To some extent it might be subjective, as it deals with taste, but also workflow and preferences. There are also objective measurements such as particle size distribution, temperature control, speed of grind, rotational speed, retention, all of which could be measured, but weighted differently in terms of what's important for a particular use case. Flat or conical burrs? Single doser? Doser? On demand? Espresso only? You could fill the thread up arguing which is 'better' but it's horses for courses, depending on what beans you prefer, how you brew, how many cups (2 a day or 200?) and how deep your pockets are...

___

Eat, drink and be merry


----------



## les24preludes (Dec 30, 2017)

Here's my data on grinders over 60mm burrs. Gives you grinders ranked on burr size. I'm just giving you the data here - how you interpret it is up to you!

BestGrinders.pdf

BestGrinders.pdf


----------



## MildredM (Feb 13, 2017)

les24preludes said:


> Here's my data on grinders over 60mm burrs. Gives you grinders ranked on burr size. I'm just giving you the data here - how you interpret it is up to you!
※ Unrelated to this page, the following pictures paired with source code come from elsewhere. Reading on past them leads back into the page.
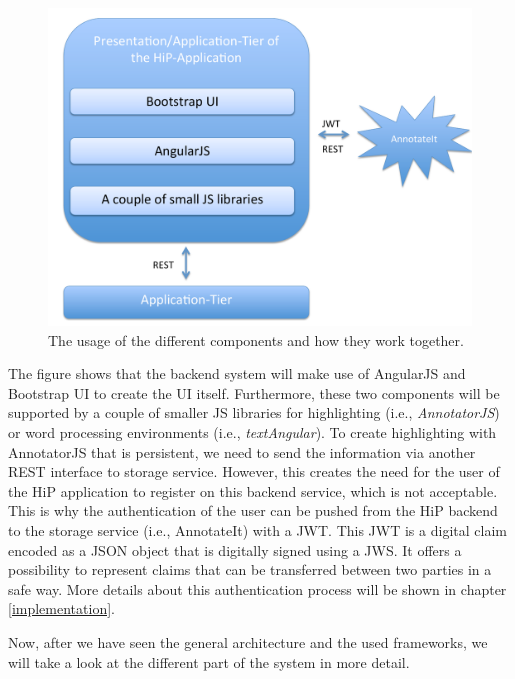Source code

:  \begin{figure}[th]
\centerline{\includegraphics[width=1\textwidth]{gfx/components}}
\caption{The usage of the different components and how they work together.}
\label{hip:components}
\end{figure}

The figure shows that the backend system will make use of AngularJS and Bootstrap UI to create the \ac{UI} itself. Furthermore, these two components will be supported by a couple of smaller \ac{JS} libraries for highlighting (i.e., \emph{AnnotatorJS}) or word processing environments (i.e., \emph{textAngular}). To create highlighting with AnnotatorJS that is persistent, we need to send the information via another \ac{REST} interface to storage service.
However, this creates the need for the user of the \ac{HiP} application to register on this backend service, which is not acceptable. This is why the authentication of the user can be pushed from the \ac{HiP} backend to the storage service (i.e., AnnotateIt) with a \ac{JWT}. This \ac{JWT} is a digital claim encoded as a \ac{JSON} object that is digitally signed using a \ac{JWS}. It offers a possibility to represent claims that can be transferred between two parties in a safe way. More details about this authentication process will be shown in chapter \ref{implementation}.

Now, after we have seen the general architecture and the used frameworks, we will take a look at the different part of the system in more detail.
I can't see the Monolith coni or flat though . . .


----------



## les24preludes (Dec 30, 2017)

MildredM said:


> I cant see the Monolith coni or flat though . . .


OK - I'll add it. How do you remove or modify an attachment? Having problems here.... Delete post would work also


----------



## MildredM (Feb 13, 2017)

les24preludes said:


> OK - I'll add it. How do you remove or modify an attachment? Having problems here.... Delete post would work also


Can you edit the post . . .


----------



## les24preludes (Dec 30, 2017)

Grinder data ranked on burr size:

BestGrinders.pdf


----------



## khampal (Feb 6, 2017)

There are lots of variables here: burr type (conical, flat, ghost), design (so the actual grinding surface of the burrs), size, speed, power and the resulting grind distribution, retention and so on. Some of its subjective.

I would be cautious using burr size alone, or the Mythos would be ranked lower than it deserves


----------



## les24preludes (Dec 30, 2017)

khampal said:


> There are lots of variables here: burr type (conical, flat, ghost), design (so the actual grinding surface of the burrs), size, speed, power and the resulting grind distribution, retention and so on. Some of its subjective. I would be cautious using burr size alone, or the Mythos would be ranked lower than it deserves


Sure. I'm just providing you with the data, as specified by the manufacturer. Interpret it as you will, for instance the Major, Royal and ZM have the same burr size but different features. Hard to find actual data on things like retention and grind distribution, let alone subjective taste!


----------



## DavecUK (Aug 6, 2013)

At least this one has got the "short" hopper in his home set-up. personally I think he needs a bigger machine


----------